The baby boomers are longer-lived than previous generations, but they still experience similar rates of mental illness. Day clinics may be the way to address this concern.
When most of us think of elderly mental-health problems, we think of dementia and Alzheimer’s disease. But psychiatric disorders such as depression and anxiety are rife in older people, too, and they often go undetected and undertreated. The mental-health needs of older people differ from those of the young. So, how should older people be cared for then? Perhaps, as suggested by a recent study at New Zealand’s only psychiatric day hospital, the Canterbury District Health Board’s Burwood Day Clinic, some of them would do best at a mental-health day clinic. It’s a place that bridges the gap between community care and hospital.
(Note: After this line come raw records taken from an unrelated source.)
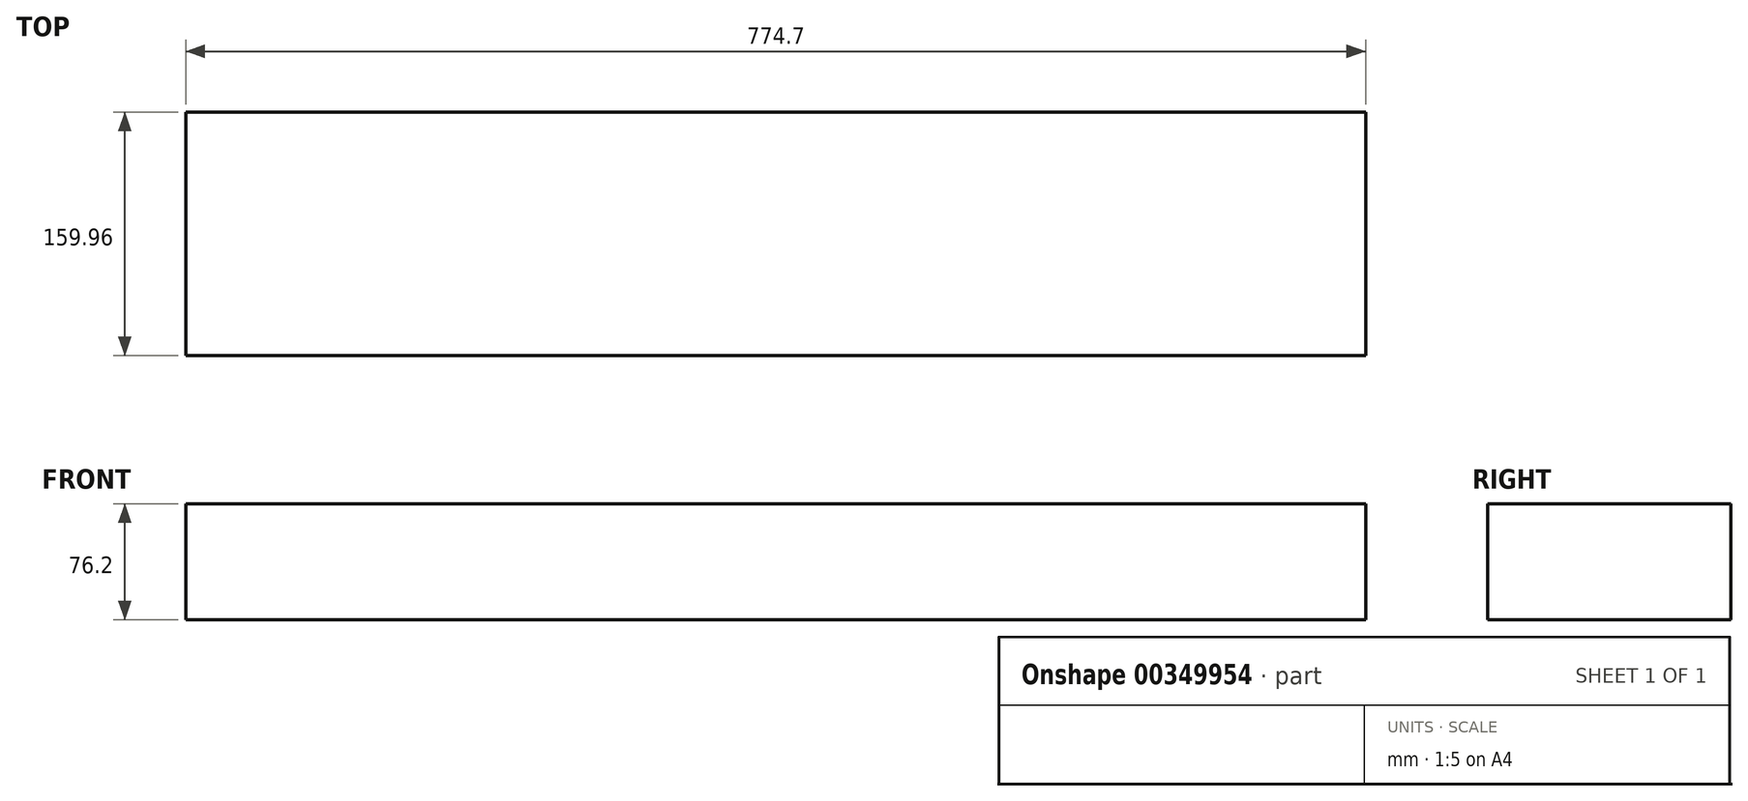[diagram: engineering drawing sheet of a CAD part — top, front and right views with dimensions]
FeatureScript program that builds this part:
annotation { "Feature Type Name" : "Feature", "Feature Type Description" : "" }
export const myFeature = defineFeature(function(context is Context, id is Id, definition is map)
    precondition{}
    {
        {
            var Q0;
            Q0=qCreatedBy(makeId("Top.planeOp"),FACE);
            var sketch = newSketch(context, id + "F0", { "sketchPlane" : qUnion([Q0])});
            skLineSegment(sketch, "E0.bottom", {"start": v(387.35, -73.7) * mm, "end": v(-387.35, -73.7) * mm});
            skLineSegment(sketch, "E0.top", {"start": v(387.35, 86.25) * mm, "end": v(-387.35, 86.25) * mm});
            skLineSegment(sketch, "E0.left", {"start": v(387.35, -73.7) * mm, "end": v(387.35, 86.25) * mm});
            skLineSegment(sketch, "E0.right", {"start": v(-387.35, -73.7) * mm, "end": v(-387.35, 86.25) * mm});
            skPoint(sketch, "E0.middle", {"position": v(0, 6.27) * mm});
            skSolve(sketch);
        }
        {
            var Q0;
            Q0 = qSketchRegion(id + "F0", true);
            extrude(context, id + "F1", {"entities" : qUnion([Q0]), "depth" : 76.2 * mm});
        }
    });
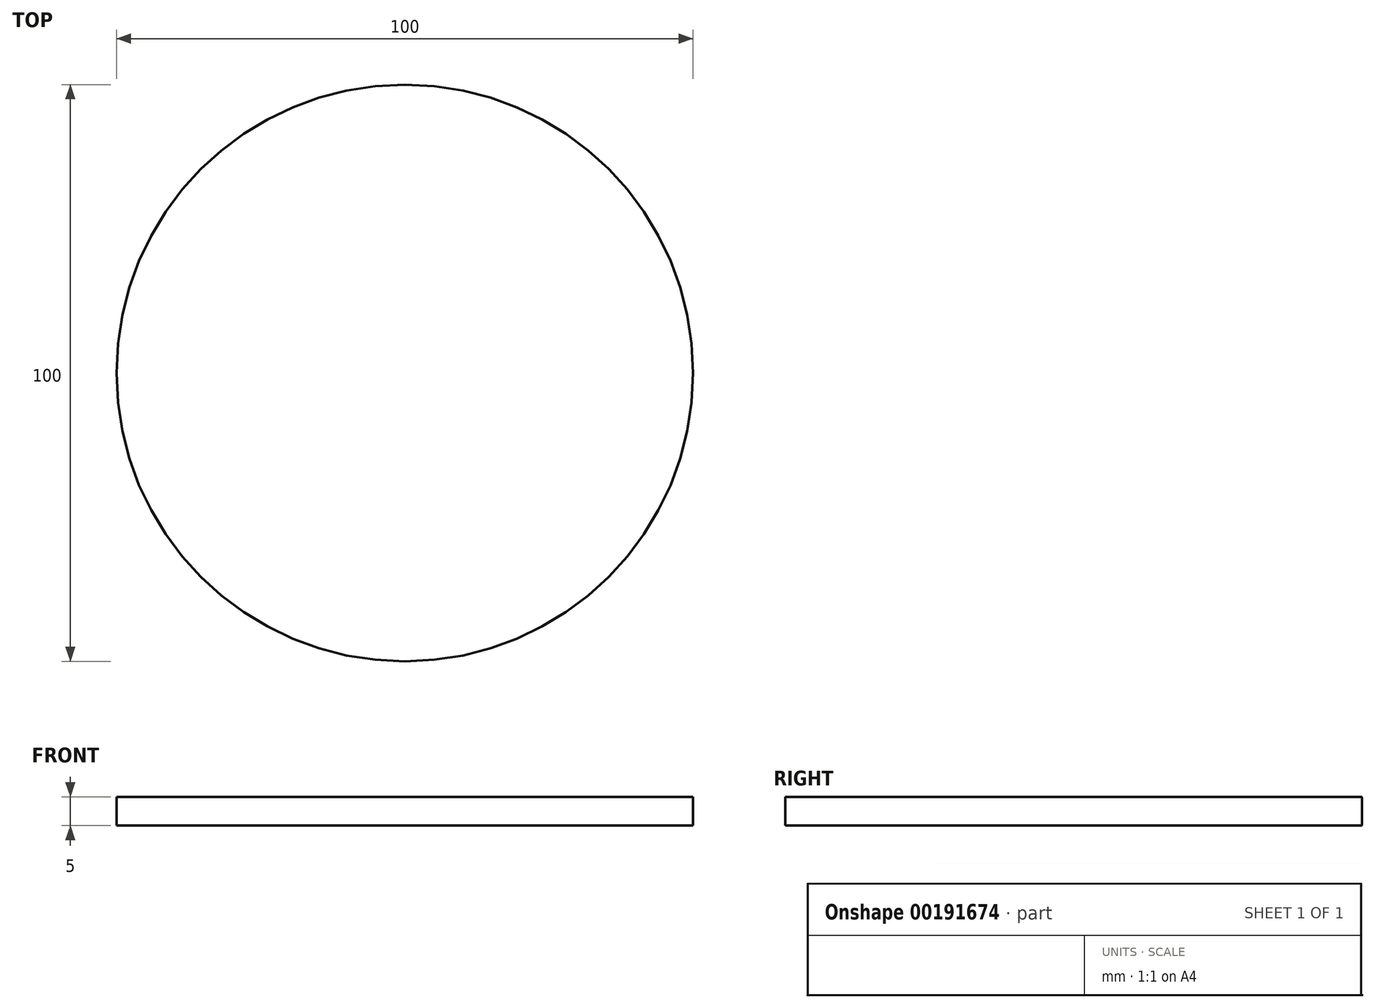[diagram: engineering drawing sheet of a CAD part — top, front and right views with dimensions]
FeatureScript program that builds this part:
annotation { "Feature Type Name" : "Feature", "Feature Type Description" : "" }
export const myFeature = defineFeature(function(context is Context, id is Id, definition is map)
    precondition{}
    {
        {
            var Q0;
            Q0=qCreatedBy(makeId("Top.planeOp"),FACE);
            var sketch = newSketch(context, id + "F0", { "sketchPlane" : qUnion([Q0])});
            skCircle(sketch, "E0", {"center": v(0, 0) * mm, "radius": 50 * mm});
            skSolve(sketch);
        }
        {
            var Q0;
            Q0 = qSketchRegion(id + "F0", true);
            extrude(context, id + "F1", {"entities" : qUnion([Q0]), "depth" : 5 * mm});
        }
    });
The study, published in the New Zealand Medical Journal in August, included data collected since 1987 and involved 380 patients aged 65 years and older, most of whom were cognitively unimpaired. It found that all measures of mental well-being increased from intake to discharge, and that day-hospital treatment for older people may be an effective method of treating psychiatric disorder.
The author, Burwood clinical psychologist Petra Ann Hoggarth, cautions that the study can’t definitively say that day clinics do cause improvements to elderly mental health; there was no control group, for one thing. And psychogeriatric day hospitals are an astonishingly poorly studied area; Burwood’s is only the second-ever study on this topic and comes 17 years after the previous one was published on a German day clinic (which also found day hospitals helped improve mental health for older people).
But this study does suggest the clinics may help those older adults in the grey area of mental-health care – they have more needs than can be addressed at home, but they don’t need hospital admission. It suggests we could do with more mental-health day clinics such as Burwood.